_Texto de leitura_:
________________________

5. O Município na Constituição de 1824

            Eugênio Franco Montoro (1975, p. 27) afirma que foi com a Independência do Brasil que "se iniciou a fase verdadeiramente brasileira de nossa história municipal". Assevera que a origem constitucional do Município brasileiro está no artigo 167 da Carta Magna de 1824. Até então, tratava-se de mero enxerto do modelo Português.

            O mesmo autor lembra que o projeto elaborado pelos constituintes não previa o Município para o texto constitucional de 1824. À lei ordinária ficaria o encargo de dispor sobre a matéria.

            Em cada comarca haveria um Presidente nomeado pelo Imperador, e por ele demissível. Em cada distrito, um Sub-Presidente e um Conselho de Distrito. Em cada termo, um administrador e um decurião, o qual seria Presidente da municipalidade. (MONTORO, 1975, p. 27).

            Mas, a Constituição de 1824 não seguiu essa orientação, dispondo da seguinte forma:

            Art. 167. Em todas as Cidades e Villas (5) ora existentes, e, nas mais, que para o futuro se crearem haverá Câmaras, às quaes compete o Governo econômico e Municipal das mesmas Cidades e Villas.

            Art. 168. As Câmaras são electivas, e compostas do número de Vereadores que a Lei designar, e o que tiver o maior número de votos, será Presidente.

            Art. 169. O exercício de suas funcções municipais, formação das suas Posturas policiais, applicação das suas rendas, e todas as suas particulares, e úteis attribuições, serão decretadas por uma Lei regulamentar. (CAMPANHOLE e CAMPANHOLE, 1985, p. 649).

            Franco Montoro (1975, p. 28) lembrou que, na época dessa assembléia constituinte, havia duas correntes nítidas relativamente à natureza jurídica do governo local. Uma defendendo a autonomia dos Municípios insertos numa federação de províncias; outra fiel ao poder central rígido, defendendo o caráter meramente administrativo do poder municipal. A Lei regulamentar, mencionada pelo art. 169 da Constituição de 1824, foi editada em 1º de outubro de 1828. Restou declarado nessa Lei (artigo 24): "serem as Câmaras corporações meramente administrativas, não exercendo jurisdição alguma contenciosa." (MONTORO, 1975, p. 28). Vitória, portanto, dos defensores do governo unitário e centralizador.

            Hely Lopes Meirelles (1996, p. 35) faz a seguinte observação:

            Essa lei surgiu em 1.10.1828, disciplinando o processo da eleição dos vereadores e juízes de paz e catalogando todas as atribuições da novel corporação, mas, com surpresa para os que tinham lobrigado a autonomia municipal nos dispositivos constitucionais, trouxe ela para as Municipalidades a mais estrita subordinação administrativa e política aos Presidentes das Províncias. Assim, as franquias locais, que repontavam na Carta Imperial, feneciam na lei regulamentar.

________________________

_Listagem bruta_:
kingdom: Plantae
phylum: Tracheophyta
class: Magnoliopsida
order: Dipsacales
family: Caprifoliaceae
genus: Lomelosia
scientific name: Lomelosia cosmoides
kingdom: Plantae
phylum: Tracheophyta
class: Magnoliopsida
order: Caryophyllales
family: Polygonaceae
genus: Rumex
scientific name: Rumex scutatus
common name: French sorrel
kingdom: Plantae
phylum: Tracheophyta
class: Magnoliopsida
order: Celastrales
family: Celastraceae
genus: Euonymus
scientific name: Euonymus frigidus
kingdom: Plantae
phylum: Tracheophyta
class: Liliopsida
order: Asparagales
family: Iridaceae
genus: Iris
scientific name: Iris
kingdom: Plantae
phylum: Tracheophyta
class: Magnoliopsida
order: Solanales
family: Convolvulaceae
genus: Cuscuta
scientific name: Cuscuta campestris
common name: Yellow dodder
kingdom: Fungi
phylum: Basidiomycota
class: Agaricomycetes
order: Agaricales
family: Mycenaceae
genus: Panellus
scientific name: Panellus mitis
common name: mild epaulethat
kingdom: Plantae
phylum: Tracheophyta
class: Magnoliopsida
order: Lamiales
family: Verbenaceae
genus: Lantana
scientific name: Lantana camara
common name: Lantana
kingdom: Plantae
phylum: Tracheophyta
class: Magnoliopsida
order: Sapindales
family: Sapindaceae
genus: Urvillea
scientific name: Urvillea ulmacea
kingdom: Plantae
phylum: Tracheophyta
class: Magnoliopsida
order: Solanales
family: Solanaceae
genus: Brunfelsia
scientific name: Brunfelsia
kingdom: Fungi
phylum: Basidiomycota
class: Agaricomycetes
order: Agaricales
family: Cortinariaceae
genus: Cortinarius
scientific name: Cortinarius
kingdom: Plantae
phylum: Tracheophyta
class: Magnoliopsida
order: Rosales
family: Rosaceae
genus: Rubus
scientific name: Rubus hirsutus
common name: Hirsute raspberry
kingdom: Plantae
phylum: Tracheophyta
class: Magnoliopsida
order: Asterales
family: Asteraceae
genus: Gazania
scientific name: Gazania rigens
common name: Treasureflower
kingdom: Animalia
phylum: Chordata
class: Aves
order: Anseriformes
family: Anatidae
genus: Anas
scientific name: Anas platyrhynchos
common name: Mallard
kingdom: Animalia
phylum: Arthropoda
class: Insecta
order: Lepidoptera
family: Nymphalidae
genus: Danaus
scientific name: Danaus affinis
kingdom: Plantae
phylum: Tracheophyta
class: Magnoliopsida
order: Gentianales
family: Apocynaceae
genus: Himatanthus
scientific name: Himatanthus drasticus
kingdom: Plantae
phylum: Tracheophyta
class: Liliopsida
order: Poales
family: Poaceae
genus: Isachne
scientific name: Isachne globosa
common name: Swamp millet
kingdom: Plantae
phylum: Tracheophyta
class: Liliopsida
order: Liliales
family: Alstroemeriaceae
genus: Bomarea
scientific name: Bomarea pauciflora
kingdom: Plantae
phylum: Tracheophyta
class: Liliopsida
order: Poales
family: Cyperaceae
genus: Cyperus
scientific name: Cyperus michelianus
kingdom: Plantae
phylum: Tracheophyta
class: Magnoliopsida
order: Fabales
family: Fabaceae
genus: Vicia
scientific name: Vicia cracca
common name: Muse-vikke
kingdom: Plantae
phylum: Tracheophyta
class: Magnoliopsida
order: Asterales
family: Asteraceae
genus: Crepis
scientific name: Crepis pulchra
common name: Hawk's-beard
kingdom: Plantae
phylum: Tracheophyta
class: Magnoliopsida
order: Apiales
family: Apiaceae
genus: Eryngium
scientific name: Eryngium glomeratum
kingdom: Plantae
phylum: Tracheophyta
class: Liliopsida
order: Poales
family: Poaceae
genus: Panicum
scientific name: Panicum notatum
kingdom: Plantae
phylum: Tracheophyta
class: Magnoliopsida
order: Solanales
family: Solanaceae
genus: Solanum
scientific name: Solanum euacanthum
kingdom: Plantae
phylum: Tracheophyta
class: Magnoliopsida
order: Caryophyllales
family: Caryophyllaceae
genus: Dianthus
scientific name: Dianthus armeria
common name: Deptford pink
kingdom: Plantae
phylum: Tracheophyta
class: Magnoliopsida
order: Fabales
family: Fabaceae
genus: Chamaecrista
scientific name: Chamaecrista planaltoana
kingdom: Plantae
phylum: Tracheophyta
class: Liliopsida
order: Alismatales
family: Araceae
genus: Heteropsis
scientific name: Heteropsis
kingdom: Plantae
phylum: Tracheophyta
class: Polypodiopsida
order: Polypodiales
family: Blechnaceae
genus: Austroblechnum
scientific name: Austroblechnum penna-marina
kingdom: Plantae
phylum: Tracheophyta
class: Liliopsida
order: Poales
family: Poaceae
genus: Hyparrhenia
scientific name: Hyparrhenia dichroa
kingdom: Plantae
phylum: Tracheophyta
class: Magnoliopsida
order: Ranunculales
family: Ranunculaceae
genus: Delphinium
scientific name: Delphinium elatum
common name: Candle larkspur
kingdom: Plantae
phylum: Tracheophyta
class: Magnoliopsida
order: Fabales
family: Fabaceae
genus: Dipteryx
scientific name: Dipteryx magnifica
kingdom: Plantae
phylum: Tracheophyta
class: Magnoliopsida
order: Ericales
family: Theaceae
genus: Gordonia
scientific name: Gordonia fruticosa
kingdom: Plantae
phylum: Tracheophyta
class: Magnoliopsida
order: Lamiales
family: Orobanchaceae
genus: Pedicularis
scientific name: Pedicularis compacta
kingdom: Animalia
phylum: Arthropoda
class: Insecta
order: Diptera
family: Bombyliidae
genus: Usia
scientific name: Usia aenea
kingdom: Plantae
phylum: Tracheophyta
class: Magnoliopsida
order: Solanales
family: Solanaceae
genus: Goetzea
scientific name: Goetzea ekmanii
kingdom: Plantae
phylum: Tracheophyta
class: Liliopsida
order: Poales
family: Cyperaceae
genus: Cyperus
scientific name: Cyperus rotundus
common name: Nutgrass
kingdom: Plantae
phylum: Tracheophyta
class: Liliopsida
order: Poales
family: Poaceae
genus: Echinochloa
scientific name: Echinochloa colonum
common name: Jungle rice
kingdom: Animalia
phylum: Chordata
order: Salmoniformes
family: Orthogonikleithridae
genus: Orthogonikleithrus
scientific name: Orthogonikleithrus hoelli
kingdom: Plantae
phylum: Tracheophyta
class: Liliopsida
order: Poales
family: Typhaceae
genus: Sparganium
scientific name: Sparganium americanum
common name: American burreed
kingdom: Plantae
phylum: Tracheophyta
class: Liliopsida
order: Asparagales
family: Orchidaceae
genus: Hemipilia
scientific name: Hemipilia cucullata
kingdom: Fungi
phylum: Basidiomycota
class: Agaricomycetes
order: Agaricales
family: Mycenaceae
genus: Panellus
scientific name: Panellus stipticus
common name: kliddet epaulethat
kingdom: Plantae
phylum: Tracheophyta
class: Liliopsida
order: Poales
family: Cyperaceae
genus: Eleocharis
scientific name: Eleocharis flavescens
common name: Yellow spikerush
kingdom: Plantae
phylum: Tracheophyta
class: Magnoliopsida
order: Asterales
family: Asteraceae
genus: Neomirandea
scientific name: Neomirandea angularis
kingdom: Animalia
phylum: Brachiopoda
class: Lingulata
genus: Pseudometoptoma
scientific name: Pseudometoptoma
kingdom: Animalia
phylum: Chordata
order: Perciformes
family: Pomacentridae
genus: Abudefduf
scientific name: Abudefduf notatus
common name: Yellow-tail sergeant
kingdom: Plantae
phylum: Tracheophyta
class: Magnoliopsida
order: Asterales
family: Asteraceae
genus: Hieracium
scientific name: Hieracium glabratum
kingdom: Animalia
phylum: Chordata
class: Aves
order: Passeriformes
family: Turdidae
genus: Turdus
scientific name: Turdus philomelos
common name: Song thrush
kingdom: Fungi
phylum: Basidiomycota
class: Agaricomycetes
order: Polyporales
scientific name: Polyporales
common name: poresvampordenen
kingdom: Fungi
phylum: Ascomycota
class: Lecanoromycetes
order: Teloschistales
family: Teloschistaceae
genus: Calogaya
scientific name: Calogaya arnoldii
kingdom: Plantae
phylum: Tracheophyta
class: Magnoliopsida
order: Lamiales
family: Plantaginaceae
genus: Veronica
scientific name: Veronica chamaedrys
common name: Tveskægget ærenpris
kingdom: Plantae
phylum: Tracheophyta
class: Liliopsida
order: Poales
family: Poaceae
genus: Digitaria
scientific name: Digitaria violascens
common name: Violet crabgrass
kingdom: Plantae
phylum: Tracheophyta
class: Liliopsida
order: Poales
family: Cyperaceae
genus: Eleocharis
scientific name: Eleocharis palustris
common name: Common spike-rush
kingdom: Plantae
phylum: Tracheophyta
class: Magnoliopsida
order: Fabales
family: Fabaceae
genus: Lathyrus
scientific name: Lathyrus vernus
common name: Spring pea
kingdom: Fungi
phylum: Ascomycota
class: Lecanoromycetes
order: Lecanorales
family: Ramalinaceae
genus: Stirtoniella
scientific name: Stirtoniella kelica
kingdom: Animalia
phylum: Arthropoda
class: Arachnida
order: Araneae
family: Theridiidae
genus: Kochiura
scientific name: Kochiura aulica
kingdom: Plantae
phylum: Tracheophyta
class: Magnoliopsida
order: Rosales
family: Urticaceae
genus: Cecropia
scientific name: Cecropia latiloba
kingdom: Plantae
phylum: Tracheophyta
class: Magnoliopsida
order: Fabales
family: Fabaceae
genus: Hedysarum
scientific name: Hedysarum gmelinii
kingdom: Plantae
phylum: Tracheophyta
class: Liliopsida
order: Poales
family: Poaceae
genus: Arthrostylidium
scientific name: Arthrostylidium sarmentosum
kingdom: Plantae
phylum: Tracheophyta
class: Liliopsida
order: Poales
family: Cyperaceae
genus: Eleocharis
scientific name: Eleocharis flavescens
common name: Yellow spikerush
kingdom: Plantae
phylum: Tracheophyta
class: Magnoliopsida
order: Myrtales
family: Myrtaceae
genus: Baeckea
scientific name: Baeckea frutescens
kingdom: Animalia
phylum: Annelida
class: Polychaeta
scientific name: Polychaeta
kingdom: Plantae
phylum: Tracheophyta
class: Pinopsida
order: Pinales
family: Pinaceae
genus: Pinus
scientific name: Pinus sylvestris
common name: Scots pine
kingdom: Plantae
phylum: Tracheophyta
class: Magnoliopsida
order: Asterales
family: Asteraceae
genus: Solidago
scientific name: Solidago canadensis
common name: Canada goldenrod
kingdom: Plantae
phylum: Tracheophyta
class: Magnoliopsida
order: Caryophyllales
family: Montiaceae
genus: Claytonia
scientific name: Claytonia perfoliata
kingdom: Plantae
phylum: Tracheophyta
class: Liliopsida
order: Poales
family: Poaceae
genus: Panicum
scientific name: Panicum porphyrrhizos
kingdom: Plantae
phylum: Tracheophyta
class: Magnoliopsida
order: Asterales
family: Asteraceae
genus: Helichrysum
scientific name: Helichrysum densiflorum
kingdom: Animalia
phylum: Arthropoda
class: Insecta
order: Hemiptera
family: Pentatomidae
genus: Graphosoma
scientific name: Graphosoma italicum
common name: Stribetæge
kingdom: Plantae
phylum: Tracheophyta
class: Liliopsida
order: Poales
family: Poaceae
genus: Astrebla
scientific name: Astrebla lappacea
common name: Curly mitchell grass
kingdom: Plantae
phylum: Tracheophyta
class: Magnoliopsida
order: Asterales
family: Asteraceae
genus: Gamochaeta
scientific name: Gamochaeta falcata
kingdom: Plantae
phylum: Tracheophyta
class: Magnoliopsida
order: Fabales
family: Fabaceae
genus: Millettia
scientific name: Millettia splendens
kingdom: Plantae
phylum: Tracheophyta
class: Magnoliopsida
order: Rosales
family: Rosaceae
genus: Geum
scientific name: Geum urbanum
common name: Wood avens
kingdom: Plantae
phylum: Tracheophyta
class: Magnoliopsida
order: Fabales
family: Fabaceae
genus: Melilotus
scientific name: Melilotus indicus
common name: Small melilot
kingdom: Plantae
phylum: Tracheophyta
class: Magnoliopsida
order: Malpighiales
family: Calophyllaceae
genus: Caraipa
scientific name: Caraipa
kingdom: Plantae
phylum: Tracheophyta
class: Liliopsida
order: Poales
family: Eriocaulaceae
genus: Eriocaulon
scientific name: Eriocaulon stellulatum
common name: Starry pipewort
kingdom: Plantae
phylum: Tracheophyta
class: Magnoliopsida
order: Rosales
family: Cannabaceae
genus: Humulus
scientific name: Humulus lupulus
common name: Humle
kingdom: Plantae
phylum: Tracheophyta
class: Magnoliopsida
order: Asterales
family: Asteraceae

________________________

_Tarefa 1_:
Reescreva em forma de lista, com menos palavras, o parágrafo do texto sobre o Município que começa com "Franco Montoro (1975, p. 28) lembrou", mantendo os fatos principais.
_Tarefa 2_:
Reproduza o trecho do texto sobre o Município entre "Art. 167. Em" e "Cidades e Villas.", inclusive.

_Resposta 1_:
- Na época da assembleia constituinte, havia duas correntes sobre a natureza jurídica do governo local:
  - uma defendia a autonomia dos Municípios inseridos numa federação de províncias;
  - outra, fiel ao poder central rígido, defendia o caráter meramente administrativo do poder municipal.
- A Lei regulamentar mencionada no art. 169 da Constituição de 1824 foi editada em 1º de outubro de 1828.
- O artigo 24 dessa Lei declarou as Câmaras corporações meramente administrativas, sem jurisdição contenciosa.
- O resultado foi a vitória dos defensores do governo unitário e centralizador.

_Resposta 2_:
Art. 167. Em todas as Cidades e Villas (5) ora existentes, e, nas mais, que para o futuro se crearem haverá Câmaras, às quaes compete o Governo econômico e Municipal das mesmas Cidades e Villas.